Ötzi Eismann hat keine lebenden Verwandten

Mit großer Wahrscheinlichkeit lebt heutzutage niemand, der vom Steinzeitmenschen Ötzi abstammt. Das berichten Wissenschaftler, die das Erbgut des vor 5000 Jahren gestorbenen Mannes untersuchten.

Mit einer speziellen Technik hatten die Forscher um Franco Rollo von der Universität Camerino (Italien) das Erbgut in den sogenannten Mitochondrien von Ötzis Zellen erstmals komplett entziffert: die mitochondriale DNA oder kurz mtDNA. Sie hatten dieses Erbgut aus einer Darmprobe isoliert, die Ötzi im Jahr 2000 entnommen wurde. Damals wurde der Eismann erstmals vollständig aufgetaut. Mit ihrer Untersuchung liegt nun die derzeit älteste mtDNA-Genom-Sequenz eines modernen Menschen überhaupt vor. Die Mitochondrien sind die "Energiekraftwerke" der Zellen.

Das Analyseergebnis, das die Forscher im Fachblatt "Current Biology" präsentieren, überrascht die Fachwelt: Ötzis Typ mitochondrialer DNA war bislang gänzlich unbekannt. Frühere Untersuchungen von Ötzis Erbgut hatten gezeigt, dass der Eismann einer "K" genannten genetischen Linie angehörte. Experten sprechen auch vom "Haplotyp K", zu dem heute noch auch rund acht Prozent aller Europäer gehören.

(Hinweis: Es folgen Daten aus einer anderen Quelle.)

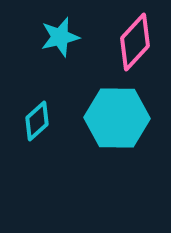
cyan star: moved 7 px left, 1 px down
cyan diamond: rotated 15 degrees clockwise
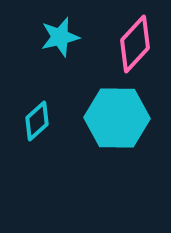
pink diamond: moved 2 px down
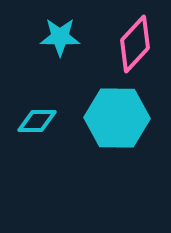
cyan star: rotated 15 degrees clockwise
cyan diamond: rotated 42 degrees clockwise
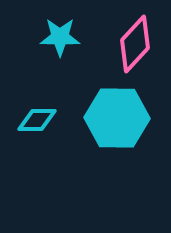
cyan diamond: moved 1 px up
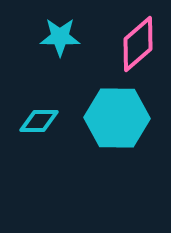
pink diamond: moved 3 px right; rotated 6 degrees clockwise
cyan diamond: moved 2 px right, 1 px down
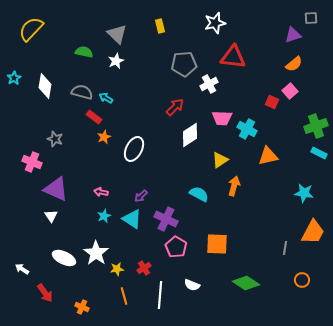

Ötzi fällt in die Subgruppe "K1", die sich wiederum in drei Teilgruppen aufspaltet. Wie die nun vorgestellte Untersuchung zeigt, passt Ötzis Erbgut jedoch in keine dieser drei Teilgruppen.

Das bedeutet: Ötzi hat wahrscheinlich keine lebenden Nachfahren - oder seine Abstammungslinie ist extrem selten geworden und wurde bei genetischen Untersuchungen bislang nicht entdeckt.

Von der Mutter vererbt

Mitochondriale DNA wird ausschließlich von der Mutter an die Nachkommen vererbt und vermischt sich nicht mit dem väterlichen Erbgut. Da sich das mitochondriale Erbgut über die Jahrzehnte nur langsam verändert, stellen Analysen der mtDNA sozusagen ein Fenster in die Vergangenheit dar. Sie erlauben Aussagen über die Herkunft von Menschen und ihre Verwandtschaft untereinander.

Ötzi starb vor etwa 5300 Jahren im Alter von etwa 46 Jahren. Er wurde von einem Pfeil getroffen und dann vermutlich mit einem Keulenschlag getötet. Seine mumifizierte Leiche wurde 1991 nahe der österreichisch-italienischen Grenze gefunden und wird seit 1998 im Südtiroler Archäologiemuseum in Bozen ausgestellt.